*** Opening Supplied material ***

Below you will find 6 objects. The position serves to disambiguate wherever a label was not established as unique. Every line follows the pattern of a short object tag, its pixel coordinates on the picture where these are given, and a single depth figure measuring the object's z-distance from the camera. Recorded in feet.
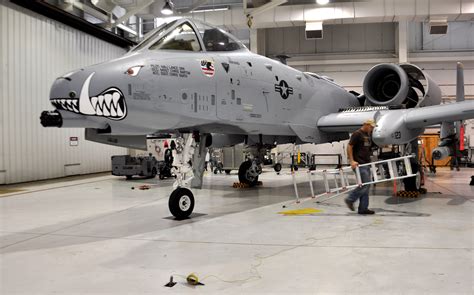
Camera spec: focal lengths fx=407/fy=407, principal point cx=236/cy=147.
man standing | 22.34
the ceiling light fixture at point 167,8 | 46.68
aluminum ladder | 22.06
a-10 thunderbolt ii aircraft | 16.92
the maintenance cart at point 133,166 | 48.21
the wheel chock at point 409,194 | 28.96
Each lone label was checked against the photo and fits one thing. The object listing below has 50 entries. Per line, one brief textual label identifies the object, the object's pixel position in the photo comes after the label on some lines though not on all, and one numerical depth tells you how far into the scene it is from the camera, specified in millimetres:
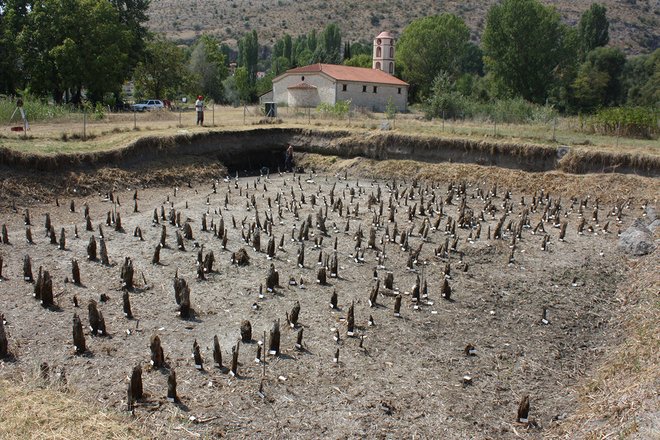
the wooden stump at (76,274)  13102
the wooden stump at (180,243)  15703
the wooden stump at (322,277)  13641
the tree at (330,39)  91388
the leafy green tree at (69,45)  38125
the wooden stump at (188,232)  16719
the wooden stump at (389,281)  13352
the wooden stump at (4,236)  15625
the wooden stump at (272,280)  13172
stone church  52188
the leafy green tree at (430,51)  70188
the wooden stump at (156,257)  14602
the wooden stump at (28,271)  13070
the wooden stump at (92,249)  14594
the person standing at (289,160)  30922
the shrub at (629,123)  29609
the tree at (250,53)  92688
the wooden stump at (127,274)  12930
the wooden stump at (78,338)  9930
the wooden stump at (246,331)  10609
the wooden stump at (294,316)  11298
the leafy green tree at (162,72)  52900
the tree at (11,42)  37531
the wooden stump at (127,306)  11500
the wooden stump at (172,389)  8688
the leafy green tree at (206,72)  62688
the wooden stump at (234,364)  9516
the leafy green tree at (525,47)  58656
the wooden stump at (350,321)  11156
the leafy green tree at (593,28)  80306
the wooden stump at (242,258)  14805
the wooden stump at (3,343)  9664
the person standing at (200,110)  31016
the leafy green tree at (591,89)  60562
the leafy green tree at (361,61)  72750
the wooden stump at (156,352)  9570
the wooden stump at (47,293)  11773
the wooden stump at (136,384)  8547
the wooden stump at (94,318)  10601
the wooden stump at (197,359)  9648
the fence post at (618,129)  29341
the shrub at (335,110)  37656
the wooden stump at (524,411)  8742
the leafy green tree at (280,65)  87500
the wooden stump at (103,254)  14383
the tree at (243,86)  64438
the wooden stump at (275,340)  10208
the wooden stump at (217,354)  9638
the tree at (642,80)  56781
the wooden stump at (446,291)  13109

*** Closing Supplied material ***

• Problem description
Output the material word for word, omitting its pictures.

• Result of this task
Below you will find 6 objects. The position serves to disambiguate wherever a label was not established as unique. Every line follows the pattern of a short object tag, its pixel coordinates on the picture where these are given, and a single depth figure measuring the object's z-distance from the camera. Recorded in feet.
Camera spec: focal lengths fx=407/fy=407, principal point cx=236/cy=147.
man standing | 22.34
the ceiling light fixture at point 167,8 | 46.68
aluminum ladder | 22.06
a-10 thunderbolt ii aircraft | 16.92
the maintenance cart at point 133,166 | 48.21
the wheel chock at point 409,194 | 28.96
Each lone label was checked against the photo and fits one thing. The object listing below has 50 entries. Per line, one brief textual label identifies the object, the object's pixel position in the photo comes after the label on some lines though not on all, and one numerical depth tells you how far into the scene it is from the camera, specified in millimetres:
the wooden stump at (76,274)  13102
the wooden stump at (180,243)  15703
the wooden stump at (322,277)  13641
the tree at (330,39)  91388
the leafy green tree at (69,45)  38125
the wooden stump at (188,232)  16719
the wooden stump at (389,281)  13352
the wooden stump at (4,236)  15625
the wooden stump at (272,280)  13172
stone church  52188
the leafy green tree at (430,51)  70188
the wooden stump at (156,257)  14602
the wooden stump at (28,271)  13070
the wooden stump at (92,249)  14594
the person standing at (289,160)  30922
the shrub at (629,123)  29609
the tree at (250,53)  92688
the wooden stump at (127,274)  12930
the wooden stump at (78,338)  9930
the wooden stump at (246,331)  10609
the wooden stump at (294,316)  11298
the leafy green tree at (162,72)  52900
the tree at (11,42)  37531
the wooden stump at (127,306)  11500
the wooden stump at (172,389)  8688
the leafy green tree at (206,72)  62688
the wooden stump at (234,364)  9516
the leafy green tree at (525,47)  58656
the wooden stump at (350,321)  11156
the leafy green tree at (593,28)  80306
the wooden stump at (242,258)  14805
the wooden stump at (3,343)  9664
the person standing at (200,110)  31016
the leafy green tree at (591,89)  60562
the leafy green tree at (361,61)  72750
the wooden stump at (156,352)  9570
the wooden stump at (47,293)  11773
the wooden stump at (136,384)  8547
the wooden stump at (94,318)  10601
the wooden stump at (197,359)  9648
the fence post at (618,129)  29341
the shrub at (335,110)  37656
the wooden stump at (524,411)  8742
the leafy green tree at (280,65)  87500
the wooden stump at (103,254)  14383
the tree at (243,86)  64438
the wooden stump at (275,340)  10208
the wooden stump at (217,354)  9638
the tree at (642,80)  56781
the wooden stump at (446,291)  13109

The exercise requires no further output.